*What to do*.
Transcribe the data exactly, pictures excluded.

*Source material*.
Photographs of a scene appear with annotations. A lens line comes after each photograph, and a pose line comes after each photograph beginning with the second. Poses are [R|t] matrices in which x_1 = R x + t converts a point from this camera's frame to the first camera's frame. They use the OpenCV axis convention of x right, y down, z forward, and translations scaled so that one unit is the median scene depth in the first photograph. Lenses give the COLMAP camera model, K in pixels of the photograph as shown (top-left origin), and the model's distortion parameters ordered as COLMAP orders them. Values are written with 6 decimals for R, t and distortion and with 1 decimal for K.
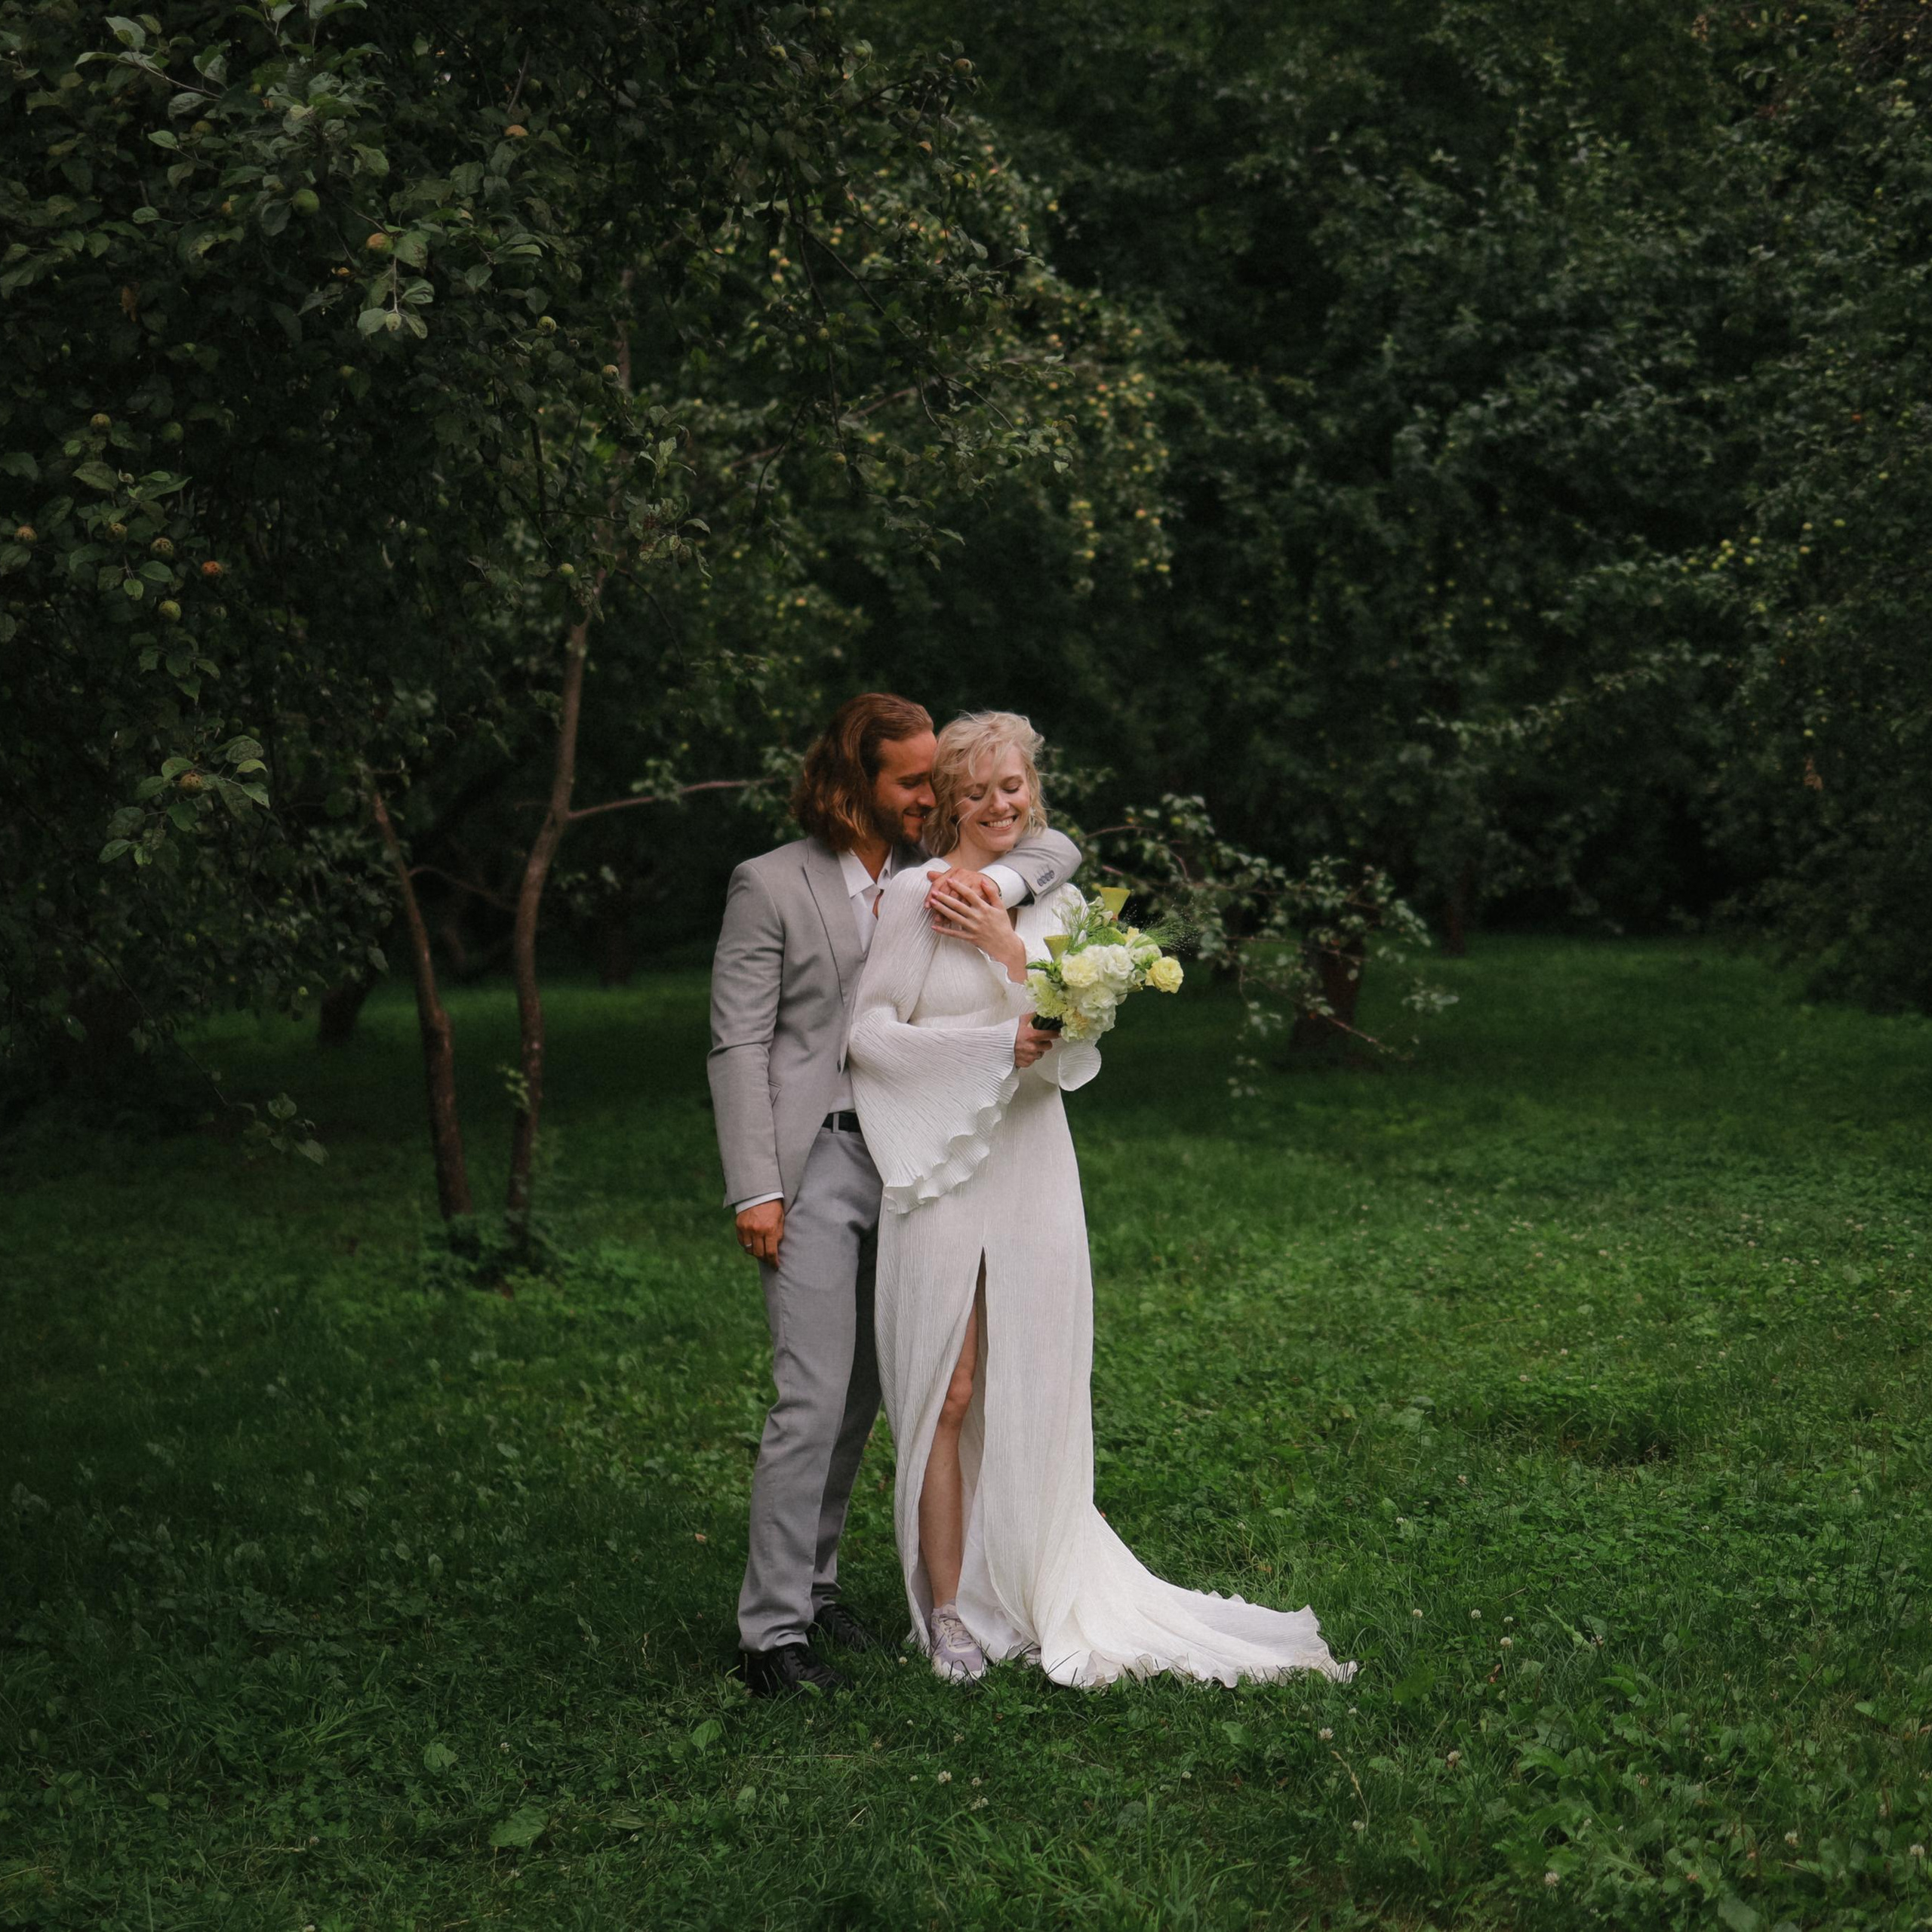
lens RADIAL K [[2838.1, 0, 960.1], [0, 2838.1, 970.2], [0, 0, 1]] dist [-0.094517, 0.000000]
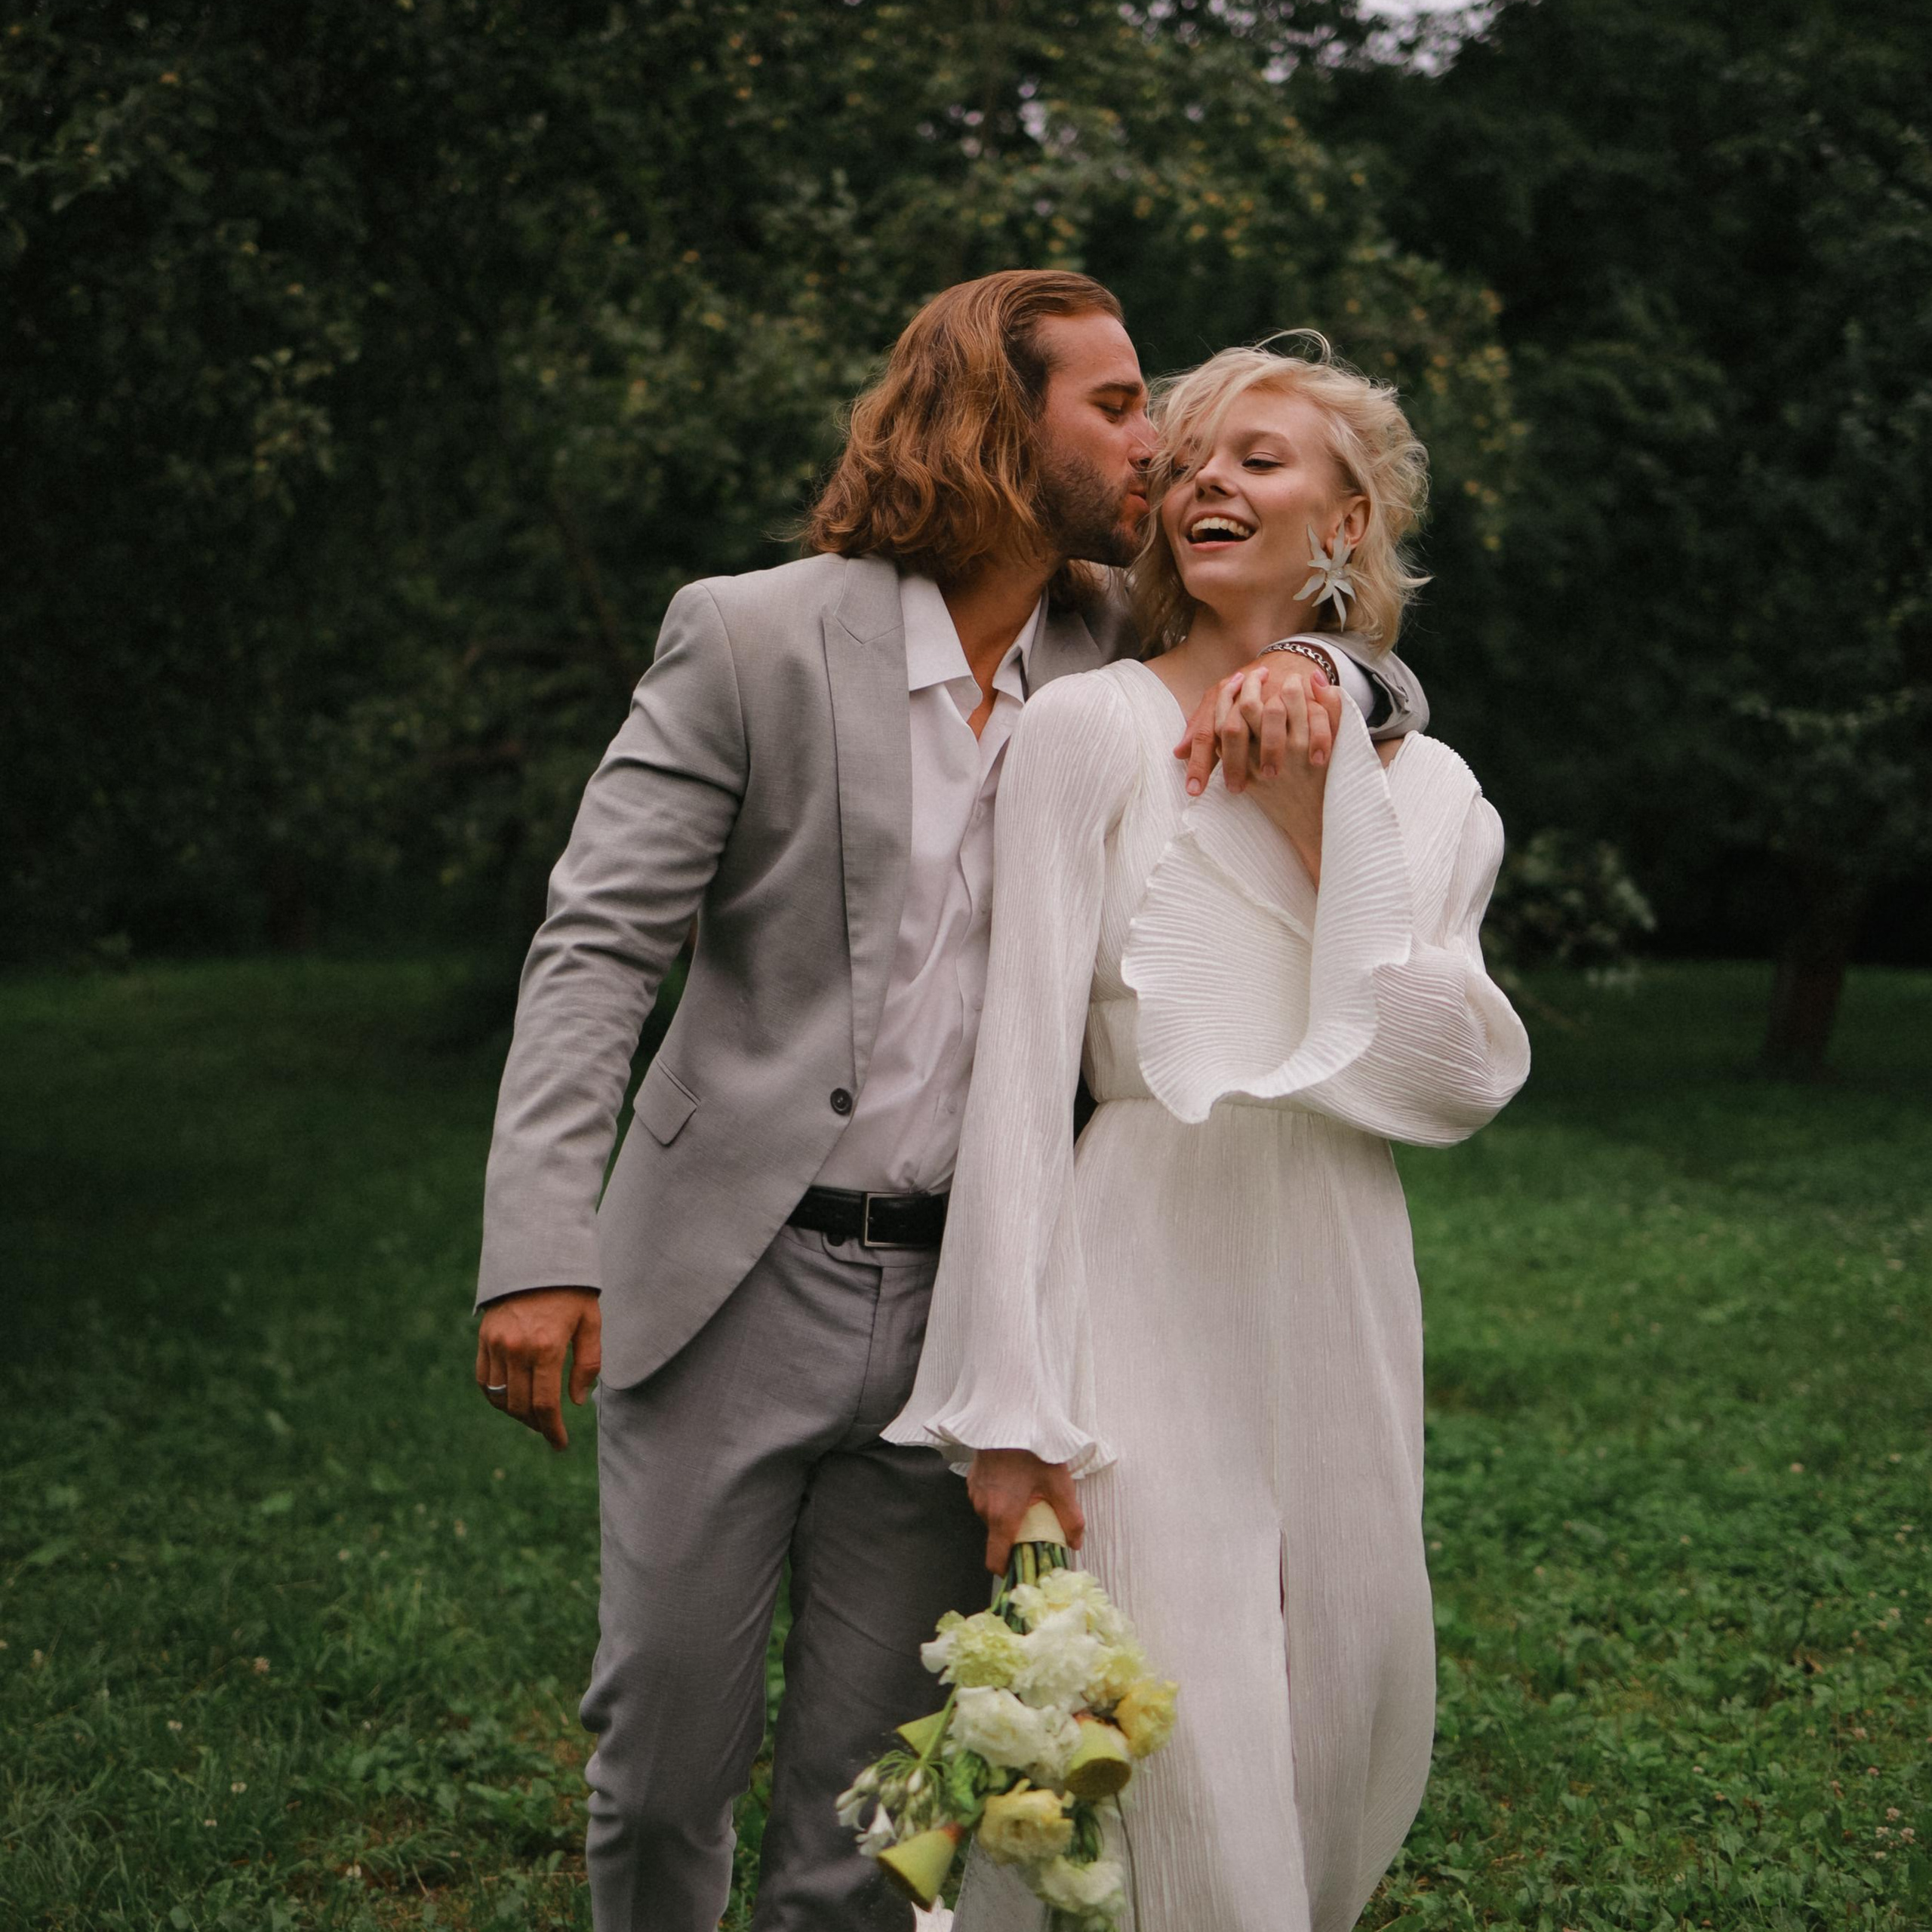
lens RADIAL K [[2838.1, 0, 926.0], [0, 2838.1, 975.5], [0, 0, 1]] dist [-0.094517, 0.000000]
pose [[0.957731, 0.065750, -0.280051, 0.171101], [-0.065974, 0.997784, 0.008636, 0.013428], [0.279998, 0.010205, 0.959946, -0.003850]]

*Task solution*.
Photographs of a scene appear with annotations. A lens line comes after each photograph, and a pose line comes after each photograph beginning with the second. Poses are [R|t] matrices in which x_1 = R x + t converts a point from this camera's frame to the first camera's frame. They use the OpenCV axis convention of x right, y down, z forward, and translations scaled so that one unit is the median scene depth in the first photograph. Lenses give the COLMAP camera model, K in pixels of the photograph as shown (top-left origin), and the model's distortion parameters ordered as COLMAP orders them. Values are written with 6 decimals for R, t and distortion and with 1 decimal for K.
lens RADIAL K [[2838.1, 0, 960.1], [0, 2838.1, 970.2], [0, 0, 1]] dist [-0.094517, 0.000000]
lens RADIAL K [[2838.1, 0, 926.0], [0, 2838.1, 975.5], [0, 0, 1]] dist [-0.094517, 0.000000]
pose [[0.957731, 0.065750, -0.280051, 0.171101], [-0.065974, 0.997784, 0.008636, 0.013428], [0.279998, 0.010205, 0.959946, -0.003850]]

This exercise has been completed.